** Opening Material for this task block **

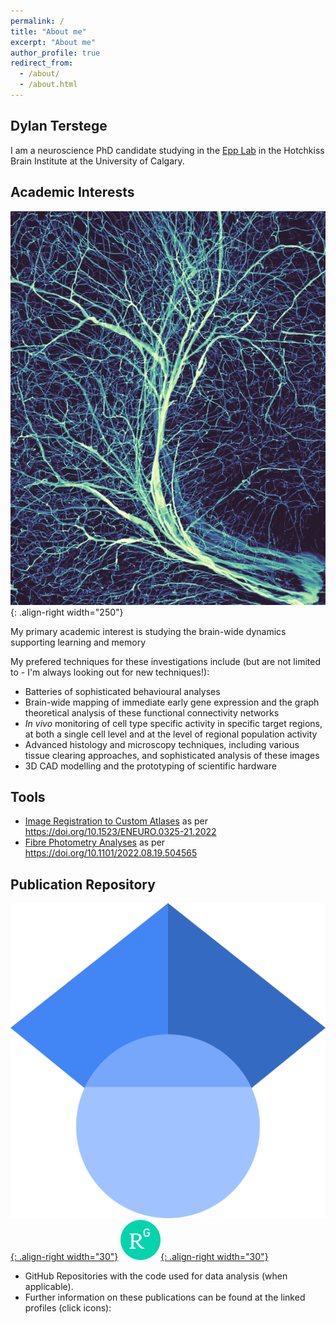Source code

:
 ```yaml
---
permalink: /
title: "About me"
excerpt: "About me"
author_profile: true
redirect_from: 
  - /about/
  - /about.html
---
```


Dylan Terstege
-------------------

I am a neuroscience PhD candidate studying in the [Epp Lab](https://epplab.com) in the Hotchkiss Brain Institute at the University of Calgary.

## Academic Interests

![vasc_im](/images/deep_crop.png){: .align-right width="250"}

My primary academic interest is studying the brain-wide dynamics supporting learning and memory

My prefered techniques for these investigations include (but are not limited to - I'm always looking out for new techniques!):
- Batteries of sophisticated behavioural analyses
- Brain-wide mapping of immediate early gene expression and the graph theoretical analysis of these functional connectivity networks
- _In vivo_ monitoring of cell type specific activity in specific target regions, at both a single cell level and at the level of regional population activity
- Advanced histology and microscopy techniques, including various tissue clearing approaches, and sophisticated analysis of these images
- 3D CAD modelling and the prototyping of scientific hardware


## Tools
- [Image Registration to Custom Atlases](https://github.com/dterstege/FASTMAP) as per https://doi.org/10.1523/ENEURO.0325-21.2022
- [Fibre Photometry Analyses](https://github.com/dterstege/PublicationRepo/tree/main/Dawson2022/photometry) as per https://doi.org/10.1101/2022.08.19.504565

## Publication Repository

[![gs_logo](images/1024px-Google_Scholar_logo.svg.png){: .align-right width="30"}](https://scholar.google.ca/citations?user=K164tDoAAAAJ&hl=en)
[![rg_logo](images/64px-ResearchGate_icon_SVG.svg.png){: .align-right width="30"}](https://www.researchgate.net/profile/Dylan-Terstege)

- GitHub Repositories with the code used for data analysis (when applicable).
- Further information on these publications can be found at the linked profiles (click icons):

** Closing Material for this task block **
** Opening Material for this task block **

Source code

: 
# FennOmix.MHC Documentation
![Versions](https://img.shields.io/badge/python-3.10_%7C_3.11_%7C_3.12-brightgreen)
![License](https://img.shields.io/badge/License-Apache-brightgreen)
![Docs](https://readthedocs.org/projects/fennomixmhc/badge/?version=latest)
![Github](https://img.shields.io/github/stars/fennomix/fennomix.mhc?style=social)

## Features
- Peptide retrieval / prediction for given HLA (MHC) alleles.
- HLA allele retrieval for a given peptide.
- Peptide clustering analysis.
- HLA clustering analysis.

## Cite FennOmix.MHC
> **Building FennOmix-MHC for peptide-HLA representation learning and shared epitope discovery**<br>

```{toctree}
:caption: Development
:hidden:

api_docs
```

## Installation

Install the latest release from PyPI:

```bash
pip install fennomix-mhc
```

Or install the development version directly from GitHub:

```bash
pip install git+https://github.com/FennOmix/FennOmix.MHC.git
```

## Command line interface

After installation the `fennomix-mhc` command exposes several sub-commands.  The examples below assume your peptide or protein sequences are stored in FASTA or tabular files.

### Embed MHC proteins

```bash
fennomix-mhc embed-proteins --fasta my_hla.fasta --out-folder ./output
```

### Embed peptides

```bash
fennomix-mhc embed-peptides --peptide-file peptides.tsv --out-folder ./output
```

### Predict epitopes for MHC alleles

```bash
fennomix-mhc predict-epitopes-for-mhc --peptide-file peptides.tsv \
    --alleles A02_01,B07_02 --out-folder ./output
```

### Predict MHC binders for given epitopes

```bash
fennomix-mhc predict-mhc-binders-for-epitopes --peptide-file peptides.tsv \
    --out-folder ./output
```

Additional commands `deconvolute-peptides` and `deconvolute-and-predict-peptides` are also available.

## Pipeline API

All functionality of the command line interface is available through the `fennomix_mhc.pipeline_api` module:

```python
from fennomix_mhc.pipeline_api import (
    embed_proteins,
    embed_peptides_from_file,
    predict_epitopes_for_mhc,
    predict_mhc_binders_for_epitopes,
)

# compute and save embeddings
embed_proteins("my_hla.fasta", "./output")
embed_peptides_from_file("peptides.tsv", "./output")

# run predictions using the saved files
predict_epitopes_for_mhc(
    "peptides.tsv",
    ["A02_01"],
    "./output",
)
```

** Closing Material for this task block **

_The task_
Filter on the word "retrieval": copy each matching line from the entries above.

_Response area_
- Peptide retrieval / prediction for given HLA (MHC) alleles.
- HLA allele retrieval for a given peptide.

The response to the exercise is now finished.